Semantic Web research publications need to be more “webbish”

Over the past few weeks, I’ve been taking a deep dive into the Semantic Web.  As some will tell you, a number of scalability and performance issues with the Semantic Frameworks have not been fully addressed. While true to some extent, there’s been a large amount of quality research out there, but it is actually somewhat difficult to find.  Part of the reason is that much of this research is published on the web in PDF. To add insult to injury, these are PDFs without associated meta data nor hyperlinks to associated research (which is not to say that prior research isn’t properly cited).

Does this seem slightly ironic? The Semantic Web is built on the hypertext-driven nature of the web.

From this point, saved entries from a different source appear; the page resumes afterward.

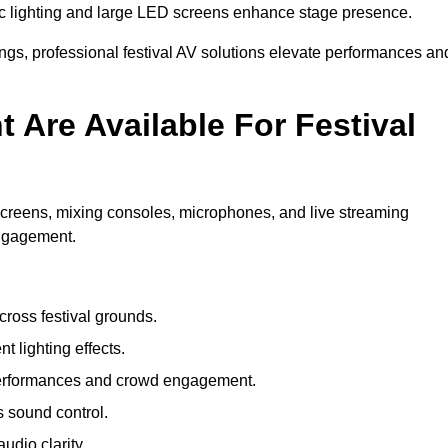
c lighting and large LED screens enhance stage presence.
rings, professional festival AV solutions elevate performances an
Are Available For Festival
screens, mixing consoles, microphones, and live streaming
engagement.
ross festival grounds.
nt lighting effects.
 performances and crowd engagement.
 sound control.
dio clarity.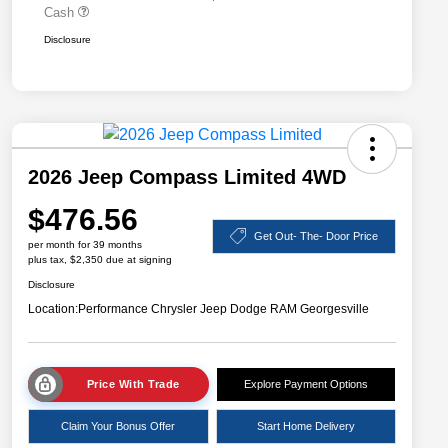
Cash
Disclosure
2026 Jeep Compass Limited 4WD
$476.56
Get Out- The- Door Price
per month for 39 months
plus tax, $2,350 due at signing
Disclosure
Location:
Performance Chrysler Jeep Dodge RAM Georgesville
Price With Trade
Explore Payment Options
Claim Your Bonus Offer
Start Home Delivery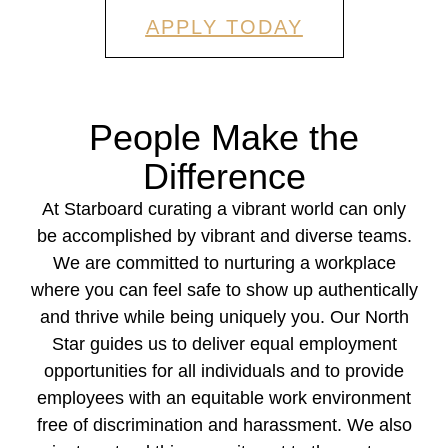
APPLY TODAY
People Make the
Difference
At Starboard curating a vibrant world can only
be accomplished by vibrant and diverse teams.
We are committed to nurturing a workplace
where you can feel safe to show up authentically
and thrive while being uniquely you. Our North
Star guides us to deliver equal employment
opportunities for all individuals and to provide
employees with an equitable work environment
free of discrimination and harassment. We also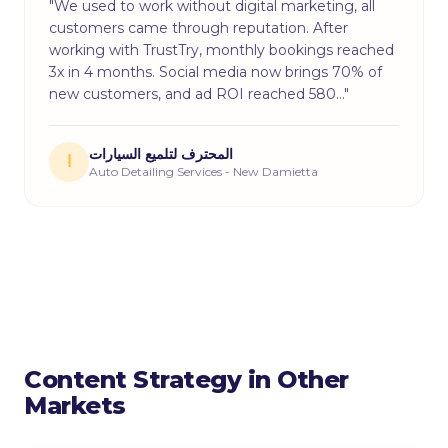
"We used to work without digital marketing, all
customers came through reputation. After
working with TrustTry, monthly bookings reached
3x in 4 months. Social media now brings 70% of
new customers, and ad ROI reached 580…"
المحترف لتلميع السيارات
ا
Auto Detailing Services - New Damietta
Content Strategy in Other
Markets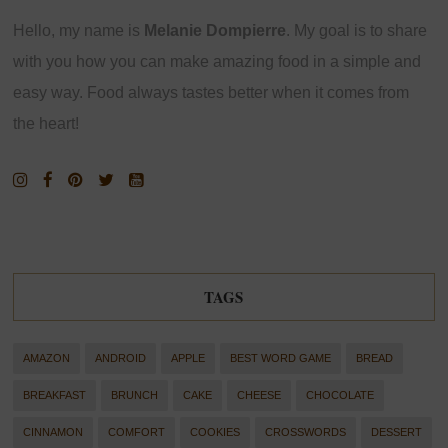
Hello, my name is
Melanie Dompierre
. My goal is to share
with you how you can make amazing food in a simple and
easy way. Food always tastes better when it comes from
the heart!
TAGS
AMAZON
ANDROID
APPLE
BEST WORD GAME
BREAD
BREAKFAST
BRUNCH
CAKE
CHEESE
CHOCOLATE
CINNAMON
COMFORT
COOKIES
CROSSWORDS
DESSERT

Even though PDF is a readable and relatively open format, it’s still a rather sucktastic hypertext and on-screen format (especially when it’s published as a two-column layout).  PDFs are an agnostic means of publishing a document that was authored in something like Microsoft Word or LaTex. They are generated as an afterthought and most do not take the time to properly hyperlink these PDFs to external sources. Why is this bad? Given that we’re using the document web (or rather the “Page Ranked” web) of today, this makes it a bit more challenging to locate this kind of information on the web. In a sense, this is akin to not eating your own dog food. If knowledge isn’t properly linked into the web as it works today, it effectively doesn’t exist. Guys like Roy T. Fielding get this, and it’s most likely why his dissertation is available as HTML, as well as PDF variants.

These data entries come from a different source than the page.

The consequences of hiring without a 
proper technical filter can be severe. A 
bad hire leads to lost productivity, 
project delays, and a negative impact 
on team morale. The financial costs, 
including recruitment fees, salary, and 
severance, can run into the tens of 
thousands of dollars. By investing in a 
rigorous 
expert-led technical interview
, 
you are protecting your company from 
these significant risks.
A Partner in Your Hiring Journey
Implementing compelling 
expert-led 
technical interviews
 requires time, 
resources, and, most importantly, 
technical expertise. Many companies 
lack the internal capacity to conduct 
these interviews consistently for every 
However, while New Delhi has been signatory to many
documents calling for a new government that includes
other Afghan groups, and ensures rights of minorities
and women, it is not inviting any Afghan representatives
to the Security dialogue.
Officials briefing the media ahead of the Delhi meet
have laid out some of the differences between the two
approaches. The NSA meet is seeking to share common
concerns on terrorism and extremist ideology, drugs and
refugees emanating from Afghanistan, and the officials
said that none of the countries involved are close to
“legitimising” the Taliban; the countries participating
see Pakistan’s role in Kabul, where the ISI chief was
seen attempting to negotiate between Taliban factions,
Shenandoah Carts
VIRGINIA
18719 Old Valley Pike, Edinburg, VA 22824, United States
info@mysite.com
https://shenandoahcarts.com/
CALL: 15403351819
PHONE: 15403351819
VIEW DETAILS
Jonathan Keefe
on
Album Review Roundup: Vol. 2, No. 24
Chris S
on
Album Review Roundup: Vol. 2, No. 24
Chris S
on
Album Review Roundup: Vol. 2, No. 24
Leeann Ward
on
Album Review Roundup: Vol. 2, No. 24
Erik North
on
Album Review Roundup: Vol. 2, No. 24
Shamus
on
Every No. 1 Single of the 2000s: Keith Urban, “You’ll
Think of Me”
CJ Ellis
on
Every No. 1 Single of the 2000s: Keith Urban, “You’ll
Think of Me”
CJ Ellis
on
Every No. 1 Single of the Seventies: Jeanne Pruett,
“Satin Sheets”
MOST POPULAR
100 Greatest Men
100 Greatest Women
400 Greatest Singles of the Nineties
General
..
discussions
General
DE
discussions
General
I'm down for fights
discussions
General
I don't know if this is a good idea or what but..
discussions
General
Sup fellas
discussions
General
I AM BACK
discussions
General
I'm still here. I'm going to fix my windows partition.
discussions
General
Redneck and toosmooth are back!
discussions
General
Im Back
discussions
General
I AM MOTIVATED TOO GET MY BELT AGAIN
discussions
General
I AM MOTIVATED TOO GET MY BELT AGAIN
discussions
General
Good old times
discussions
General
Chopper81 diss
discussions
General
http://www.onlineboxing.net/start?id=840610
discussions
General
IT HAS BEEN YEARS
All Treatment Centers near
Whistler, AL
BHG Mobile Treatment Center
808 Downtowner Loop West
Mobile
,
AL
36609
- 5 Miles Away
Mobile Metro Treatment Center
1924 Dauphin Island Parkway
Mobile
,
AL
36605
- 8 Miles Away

As a friendly suggestion to the Semantic Web research community: please consider using XHTML to publish your research. Or even better, XHTML with RDF/A. Additionally, leverage hyperlinks to cite related or relevant works. It’s not enough anymore to use a purely textual bibliography or footnotes. The document web needs hyperlinks.

There’s a lot of cool and important stuff being worked on but this knowledge is not being properly disseminated. No doubt, in some cases publishing to two different formats can be a lot of work. But in the long term the payoffs are that information is widely available and you’re leveraging the Semantic Web as it was meant to be.